- ASSIGNMENT
Return every line of text in the listing below exactly as it reads, and leave the pictures out of your answer.

- RECORDS FOR PROCESSING
____________
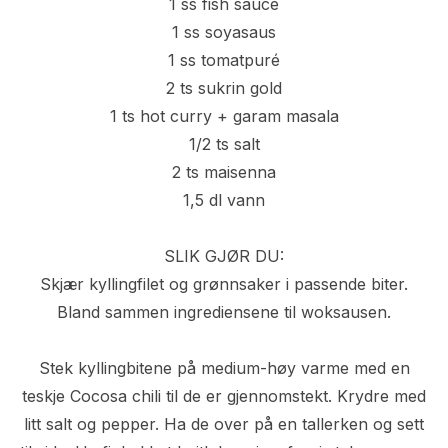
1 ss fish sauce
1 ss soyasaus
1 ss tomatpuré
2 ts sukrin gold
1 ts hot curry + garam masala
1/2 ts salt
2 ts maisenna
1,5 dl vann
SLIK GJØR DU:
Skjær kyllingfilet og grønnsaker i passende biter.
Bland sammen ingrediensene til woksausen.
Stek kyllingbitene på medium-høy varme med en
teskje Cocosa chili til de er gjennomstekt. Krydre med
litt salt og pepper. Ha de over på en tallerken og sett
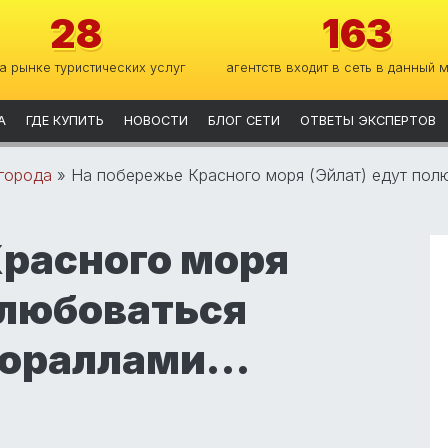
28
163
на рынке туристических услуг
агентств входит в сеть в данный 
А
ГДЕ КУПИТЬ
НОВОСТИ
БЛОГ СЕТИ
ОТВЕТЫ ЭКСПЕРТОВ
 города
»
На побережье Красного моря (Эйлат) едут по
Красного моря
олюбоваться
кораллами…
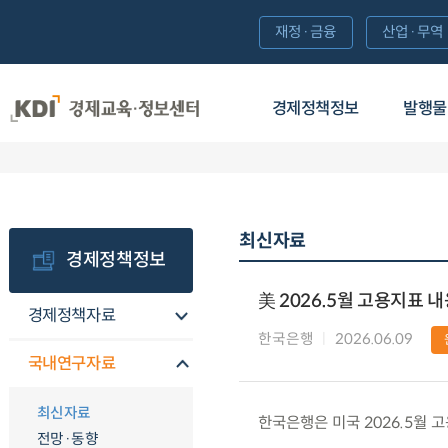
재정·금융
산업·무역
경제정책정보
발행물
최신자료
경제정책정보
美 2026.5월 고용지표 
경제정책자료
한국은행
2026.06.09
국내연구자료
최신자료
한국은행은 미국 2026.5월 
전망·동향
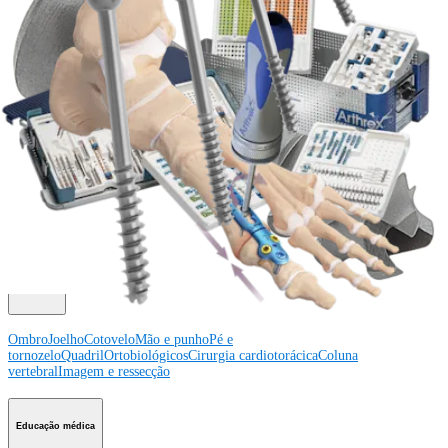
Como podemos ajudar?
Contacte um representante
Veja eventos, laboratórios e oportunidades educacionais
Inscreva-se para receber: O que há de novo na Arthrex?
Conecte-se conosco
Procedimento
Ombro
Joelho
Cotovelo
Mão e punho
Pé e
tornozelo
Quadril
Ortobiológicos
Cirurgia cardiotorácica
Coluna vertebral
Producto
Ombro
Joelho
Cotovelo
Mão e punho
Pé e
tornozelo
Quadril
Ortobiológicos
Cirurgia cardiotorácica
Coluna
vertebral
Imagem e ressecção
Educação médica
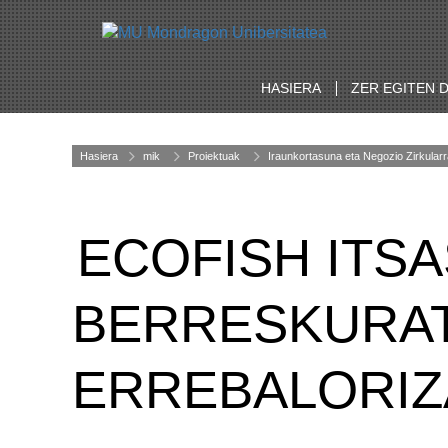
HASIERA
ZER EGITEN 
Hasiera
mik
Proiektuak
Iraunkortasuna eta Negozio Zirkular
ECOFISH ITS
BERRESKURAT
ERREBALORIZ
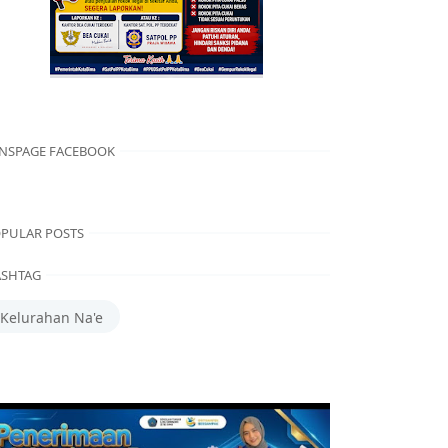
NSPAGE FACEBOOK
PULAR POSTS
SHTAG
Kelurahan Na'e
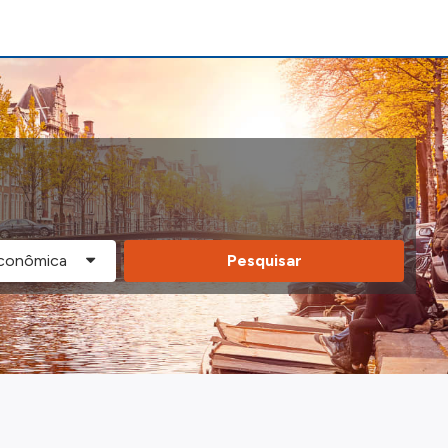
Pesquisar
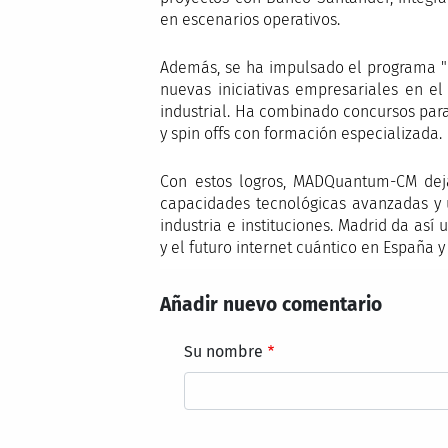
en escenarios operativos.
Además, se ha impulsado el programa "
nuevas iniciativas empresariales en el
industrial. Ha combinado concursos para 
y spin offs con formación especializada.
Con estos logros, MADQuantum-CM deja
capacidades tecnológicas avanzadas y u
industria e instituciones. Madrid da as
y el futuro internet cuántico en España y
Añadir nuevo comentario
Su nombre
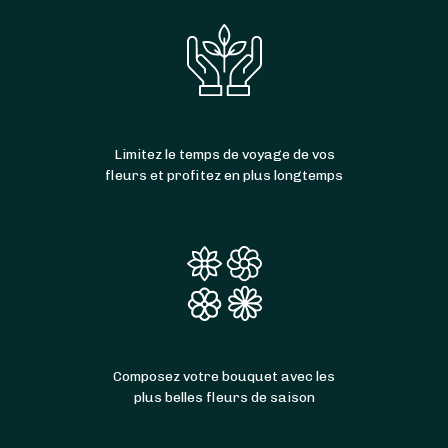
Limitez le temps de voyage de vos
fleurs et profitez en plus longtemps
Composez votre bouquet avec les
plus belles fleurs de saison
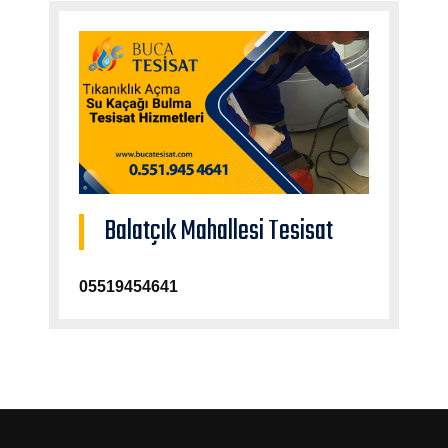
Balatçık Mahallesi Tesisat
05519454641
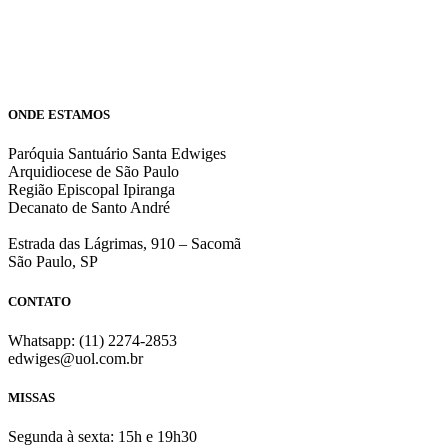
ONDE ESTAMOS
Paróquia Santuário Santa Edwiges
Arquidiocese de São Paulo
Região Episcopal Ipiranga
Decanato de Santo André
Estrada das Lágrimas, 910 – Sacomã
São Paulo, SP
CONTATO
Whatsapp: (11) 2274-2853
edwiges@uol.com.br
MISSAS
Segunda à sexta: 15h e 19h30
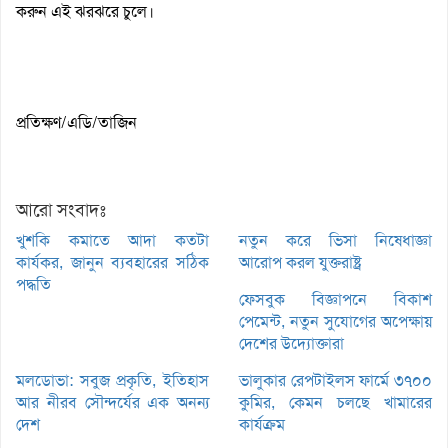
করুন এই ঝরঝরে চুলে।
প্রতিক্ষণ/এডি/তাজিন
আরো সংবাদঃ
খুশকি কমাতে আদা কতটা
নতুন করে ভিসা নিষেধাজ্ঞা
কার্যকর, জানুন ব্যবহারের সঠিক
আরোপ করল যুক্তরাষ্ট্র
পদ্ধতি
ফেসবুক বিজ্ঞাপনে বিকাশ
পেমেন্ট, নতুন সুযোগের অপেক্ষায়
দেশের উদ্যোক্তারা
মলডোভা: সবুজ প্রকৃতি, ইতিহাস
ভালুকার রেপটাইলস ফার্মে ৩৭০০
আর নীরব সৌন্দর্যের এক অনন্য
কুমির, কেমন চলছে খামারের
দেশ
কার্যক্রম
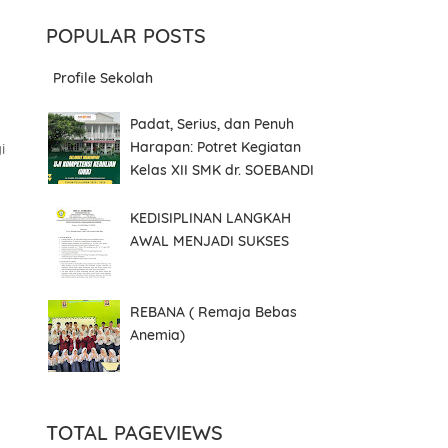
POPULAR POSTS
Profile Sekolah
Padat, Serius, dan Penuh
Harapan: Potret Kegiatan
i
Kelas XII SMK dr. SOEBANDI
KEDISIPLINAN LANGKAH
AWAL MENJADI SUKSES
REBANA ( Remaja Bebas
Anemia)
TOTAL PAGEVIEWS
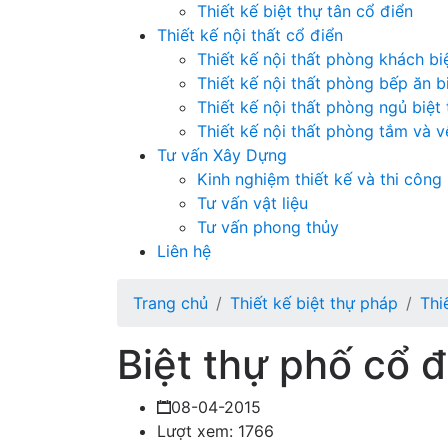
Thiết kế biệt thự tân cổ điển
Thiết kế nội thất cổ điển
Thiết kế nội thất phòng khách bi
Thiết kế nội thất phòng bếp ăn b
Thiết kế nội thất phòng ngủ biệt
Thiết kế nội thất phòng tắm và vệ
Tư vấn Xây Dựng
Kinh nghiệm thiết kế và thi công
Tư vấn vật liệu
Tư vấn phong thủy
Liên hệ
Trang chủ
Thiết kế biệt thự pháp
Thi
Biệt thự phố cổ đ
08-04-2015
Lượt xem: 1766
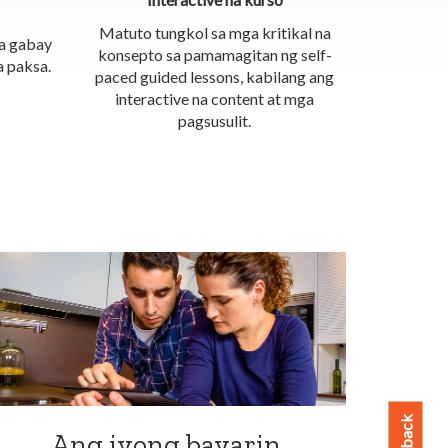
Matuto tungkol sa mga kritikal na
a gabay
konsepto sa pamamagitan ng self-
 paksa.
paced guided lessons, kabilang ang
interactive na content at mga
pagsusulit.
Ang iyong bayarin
____________
- COMPLETED EXERCISE
1 ss fish sauce
1 ss soyasaus
1 ss tomatpuré
2 ts sukrin gold
1 ts hot curry + garam masala
1/2 ts salt
2 ts maisenna
1,5 dl vann
SLIK GJØR DU:
Skjær kyllingfilet og grønnsaker i passende biter.
Bland sammen ingrediensene til woksausen.
Stek kyllingbitene på medium-høy varme med en
teskje Cocosa chili til de er gjennomstekt. Krydre med
litt salt og pepper. Ha de over på en tallerken og sett
28
163
на рынке туристических услуг
агентств входит в сеть в данный 
А
ГДЕ КУПИТЬ
НОВОСТИ
БЛОГ СЕТИ
ОТВЕТЫ ЭКСПЕРТОВ
 города
»
На побережье Красного моря (Эйлат) едут по
Красного моря
олюбоваться
кораллами…
재정·금융
산업·무역
경제정책정보
발행물
최신자료
경제정책정보
美 2026.5월 고용지표 
경제정책자료
한국은행
2026.06.09
국내연구자료
최신자료
한국은행은 미국 2026.5월 
전망·동향
Como podemos ajudar?
Contacte um representante
Veja eventos, laboratórios e oportunidades educacionais
Inscreva-se para receber: O que há de novo na Arthrex?
Conecte-se conosco
Procedimento
Ombro
Joelho
Cotovelo
Mão e punho
Pé e
tornozelo
Quadril
Ortobiológicos
Cirurgia cardiotorácica
Coluna vertebral
Producto
Ombro
Joelho
Cotovelo
Mão e punho
Pé e
tornozelo
Quadril
Ortobiológicos
Cirurgia cardiotorácica
Coluna
vertebral
Imagem e ressecção
Educação médica
HASIERA
ZER EGITEN 
Hasiera
mik
Proiektuak
Iraunkortasuna eta Negozio Zirkular
ECOFISH ITS
BERRESKURAT
ERREBALORIZ
NSPAGE FACEBOOK
PULAR POSTS
SHTAG
Kelurahan Na'e
Pesquisar
en escenarios operativos.
Además, se ha impulsado el programa "
nuevas iniciativas empresariales en el
industrial. Ha combinado concursos para 
y spin offs con formación especializada.
Con estos logros, MADQuantum-CM deja
capacidades tecnológicas avanzadas y u
industria e instituciones. Madrid da as
y el futuro internet cuántico en España y
Añadir nuevo comentario
Su nombre
Limitez le temps de voyage de vos
fleurs et profitez en plus longtemps
Composez votre bouquet avec les
plus belles fleurs de saison
Balatçık Mahallesi Tesisat
05519454641
ONDE ESTAMOS
Paróquia Santuário Santa Edwiges
Arquidiocese de São Paulo
Região Episcopal Ipiranga
Decanato de Santo André
Estrada das Lágrimas, 910 – Sacomã
São Paulo, SP
CONTATO
Whatsapp: (11) 2274-2853
edwiges@uol.com.br
MISSAS
Segunda à sexta: 15h e 19h30
করুন এই ঝরঝরে চুলে।
প্রতিক্ষণ/এডি/তাজিন
আরো সংবাদঃ
খুশকি কমাতে আদা কতটা
নতুন করে ভিসা নিষেধাজ্ঞা
কার্যকর, জানুন ব্যবহারের সঠিক
আরোপ করল যুক্তরাষ্ট্র
পদ্ধতি
ফেসবুক বিজ্ঞাপনে বিকাশ
পেমেন্ট, নতুন সুযোগের অপেক্ষায়
দেশের উদ্যোক্তারা
মলডোভা: সবুজ প্রকৃতি, ইতিহাস
ভালুকার রেপটাইলস ফার্মে ৩৭০০
আর নীরব সৌন্দর্যের এক অনন্য
কুমির, কেমন চলছে খামারের
দেশ
কার্যক্রম
POPULAR POSTS
Profile Sekolah
Padat, Serius, dan Penuh
Harapan: Potret Kegiatan
i
Kelas XII SMK dr. SOEBANDI
KEDISIPLINAN LANGKAH
AWAL MENJADI SUKSES
REBANA ( Remaja Bebas
Anemia)
TOTAL PAGEVIEWS
Thiết kế biệt thự tân cổ điển
Thiết kế nội thất cổ điển
Thiết kế nội thất phòng khách bi
Thiết kế nội thất phòng bếp ăn b
Thiết kế nội thất phòng ngủ biệt
Thiết kế nội thất phòng tắm và vệ
Tư vấn Xây Dựng
Kinh nghiệm thiết kế và thi công
Tư vấn vật liệu
Tư vấn phong thủy
Liên hệ
Trang chủ
Thiết kế biệt thự pháp
Thi
Biệt thự phố cổ đ
08-04-2015
Lượt xem: 1766
Matuto tungkol sa mga kritikal na
a gabay
konsepto sa pamamagitan ng self-
 paksa.
paced guided lessons, kabilang ang
interactive na content at mga
pagsusulit.
Ang iyong bayarin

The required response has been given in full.